#### Problem to solve
Leaving all pictures aside, write out the records below precisely as given.

#### Material for this task
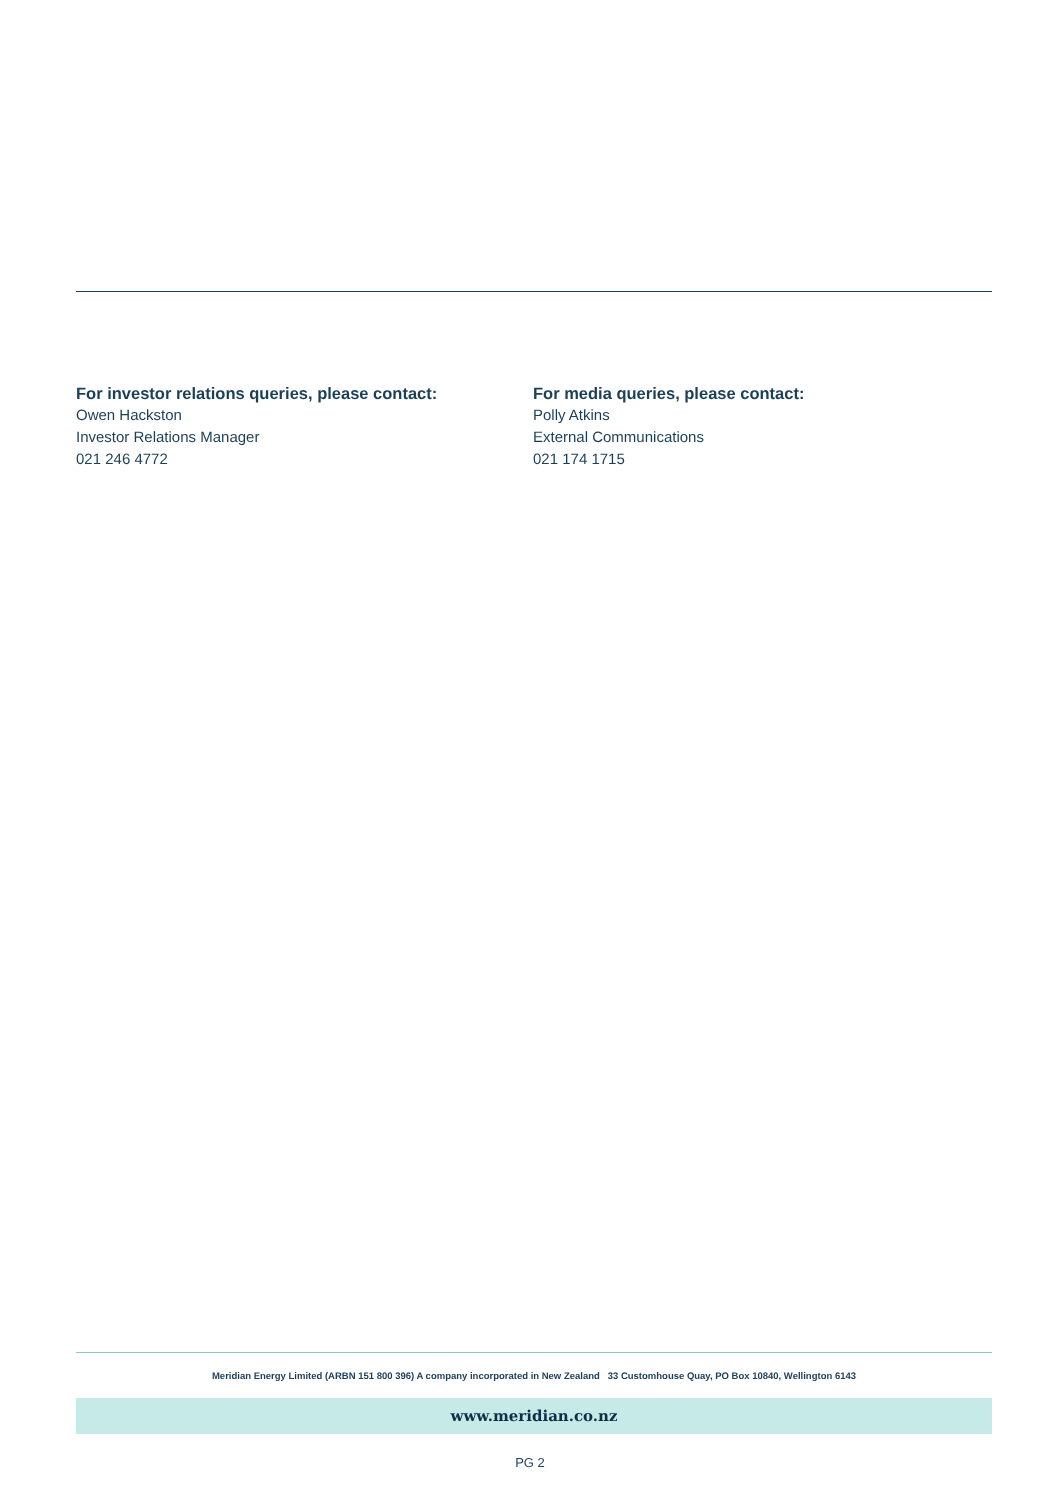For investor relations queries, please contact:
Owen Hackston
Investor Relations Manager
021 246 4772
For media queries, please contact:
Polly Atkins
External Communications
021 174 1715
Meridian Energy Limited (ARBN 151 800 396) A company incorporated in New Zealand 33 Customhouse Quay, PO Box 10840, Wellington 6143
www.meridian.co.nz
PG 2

#### Your solution
For investor relations queries, please contact:
Owen Hackston
Investor Relations Manager
021 246 4772
For media queries, please contact:
Polly Atkins
External Communications
021 174 1715
Meridian Energy Limited (ARBN 151 800 396) A company incorporated in New Zealand 33 Customhouse Quay, PO Box 10840, Wellington 6143
www.meridian.co.nz
PG 2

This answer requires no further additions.